> [Текстовый блок]
^^^^

Вечные спутники - Страница 66


К оглавлению

66

«Через два дня, – успокаивает она себя, – мне будет казаться, что покойник никогда не жил в этом доме. Здесь не будет никого, кроме моего сына и его матери.

В столовой слышен шум падающего стула и одновременно шепот.

Голос Регины (резко, хотя шепотом). Освальд! ты с ума сошел? Оставь меня!

Елена (вздрагивает с ужасом). А!..

«Она смотрит, как безумная, на полуоткрытую дверь. Освальд кашляет, потом напевает. Слышен звук откупориваемой бутылки».

Мандерс (взволнованный). Но что это? Что же это такое, госпожа Альвинг?

Елена. Призраки! Парочка в комнате с цветами – она опять идет.

Мандерс. Что вы говорите?.. Регина?.. Неужели она?..

Елена хватает пастора Мандерса за руку и, шатаясь, уходит в столовую».

Во втором акте госпожа Альвинг признается Мандерсу, что ощущение ужаса, которое она испытала, увидев поразительное сходство двух влюбленных парочек в комнате с цветами, ей давно знакомо. «Я нерешительна и даже труслива, – говорит она, – потому что всегда чувствую, что во мне, в моей душе, есть что-то, напоминающее мне призраки».

– Как вы говорите?

– Когда я услыхала разговор между Региной и Освальдом, мне почудилось, что я вижу перед собой призраки. Но мне иногда кажется, что все мы подобны призракам, выходцам из могил. В нас живет, в нас прячется все, что мы наследуем от родителей, все старые, по-видимому, умершие воззрения и верования. Когда я беру в руки газету, мне кажется, как будто призраки проскользнули между строчками. Везде кругом эти могильные выходцы, неисчислимые, как песок морской.

Все в жизни призрачно. Призрачны те, по-видимому, незыблемые, а в сущности совершенно ничтожные основания, на которых зиждется современное общество. Призрачны те начала долга и отречения, которые проповедует Мандерс. Елена говорит ему: «Когда вы восхваляли как справедливое все то, что возмущало мою душу своей отвратительностью, у меня явилось желание хорошенько проверить ваши поучения. Я коснулась одного краешка, одного узелка, но едва я развязала его, вся сеть распуталась. И я увидела, что это машинная работа».

^^^^

> [Данные]

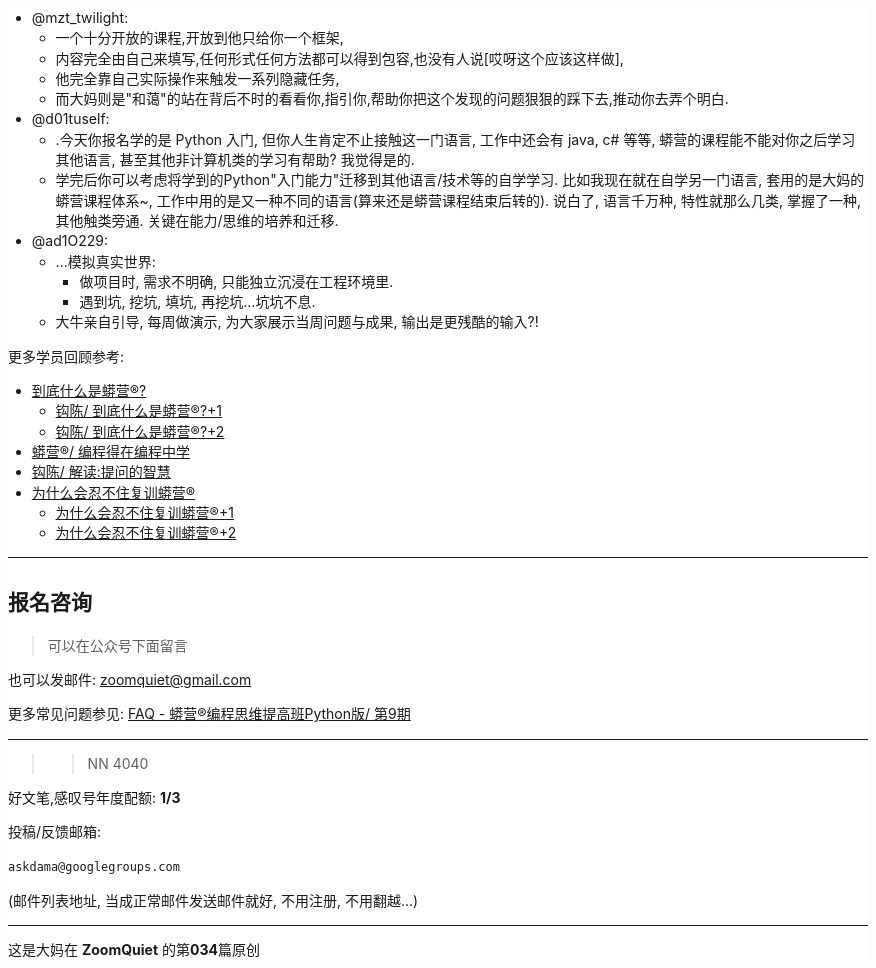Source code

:
- @mzt_twilight:
    + 一个十分开放的课程,开放到他只给你一个框架,
    + 内容完全由自己来填写,任何形式任何方法都可以得到包容,也没有人说[哎呀这个应该这样做],
    + 他完全靠自己实际操作来触发一系列隐藏任务,
    + 而大妈则是"和蔼"的站在背后不时的看看你,指引你,帮助你把这个发现的问题狠狠的踩下去,推动你去弄个明白.
- @d01tuself:
    + .今天你报名学的是 Python 入门, 但你人生肯定不止接触这一门语言, 工作中还会有 java, c# 等等, 蟒营的课程能不能对你之后学习其他语言, 甚至其他非计算机类的学习有帮助? 我觉得是的.
    + 学完后你可以考虑将学到的Python"入门能力"迁移到其他语言/技术等的自学学习. 比如我现在就在自学另一门语言, 套用的是大妈的蟒营课程体系~, 工作中用的是又一种不同的语言(算来还是蟒营课程结束后转的). 说白了, 语言千万种, 特性就那么几类, 掌握了一种, 其他触类旁通. 关键在能力/思维的培养和迁移.
- @ad1O229:
    + ...模拟真实世界: 
        * 做项目时, 需求不明确, 只能独立沉浸在工程环境里. 
        * 遇到坑, 挖坑, 填坑, 再挖坑...坑坑不息. 
    + 大牛亲自引导, 每周做演示, 为大家展示当周问题与成果, 输出是更残酷的输入?!



更多学员回顾参考:

- [到底什么是蟒营®?](https://mp.weixin.qq.com/s/prDI8o94z7RacvM6eKHrNw)
    + [钩陈/ 到底什么是蟒营®?+1](https://mp.weixin.qq.com/s/HkXerDX3p4wL7dsEPS8_Nw)
    + [钩陈/ 到底什么是蟒营®?+2](https://mp.weixin.qq.com/s/R8BBgXaVRU7Qml3gQGKtcw)
- [蟒营®/ 编程得在编程中学](https://mp.weixin.qq.com/s/KzlXTutigqj0XNyKlws38w)
- [钩陈/ 解读:提问的智慧](https://mp.weixin.qq.com/s/rjTzSiXeClcpQuQfhcMMMA)
- [为什么会忍不住复训蟒营®](https://mp.weixin.qq.com/s/KzIlcpE8sUsLvlra5jnY7A)
    + [为什么会忍不住复训蟒营®+1](https://mp.weixin.qq.com/s/NrUPMPfxw1tyxZRMsVoqoA)
    + [为什么会忍不住复训蟒营®+2](https://mp.weixin.qq.com/s/n1mG9JRSI9fJ8ZLYcyungg)


-------------
## 报名咨询
> 可以在公众号下面留言


也可以发邮件: zoomquiet@gmail.com

更多常见问题参见: [FAQ - 蟒营®编程思维提高班Python版/ 第9期](https://py.101.camp/faq/)




-------------
>> NN 4040

好文笔,感叹号年度配额: **1/3**

投稿/反馈邮箱:

    askdama@googlegroups.com


(邮件列表地址, 
当成正常邮件发送邮件就好, 不用注册, 不用翻越...)

-------------

这是大妈在 **ZoomQuiet** 的第**034**篇原创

^^^^

> [Задача 1]
Перескажите короче абзац текстового блока, который начинается словами «Все в жизни призрачно», и сохраните его главные факты.
> [Задача 2]
Приведите фрагмент текстового блока от «Вечные спутники - Страница» до «и одновременно шепот.» включительно, заменив «стула» на «кресла».
Записи взяты из другого источника.

> [Решение задачи 1]
Все в жизни призрачно: и кажущиеся незыблемыми, а на деле ничтожные основания современного общества, и проповедуемые Мандерсом начала долга и отречения. Елена говорит Мандерсу, что захотела проверить его поучения, когда он называл справедливым то, что возмущало ее душу. Стоило ей развязать один узелок, как распуталась вся сеть, и она увидела, что это машинная работа.

> [Решение задачи 2]
Вечные спутники - Страница 66


К оглавлению

66

«Через два дня, – успокаивает она себя, – мне будет казаться, что покойник никогда не жил в этом доме. Здесь не будет никого, кроме моего сына и его матери.

В столовой слышен шум падающего кресла и одновременно шепот.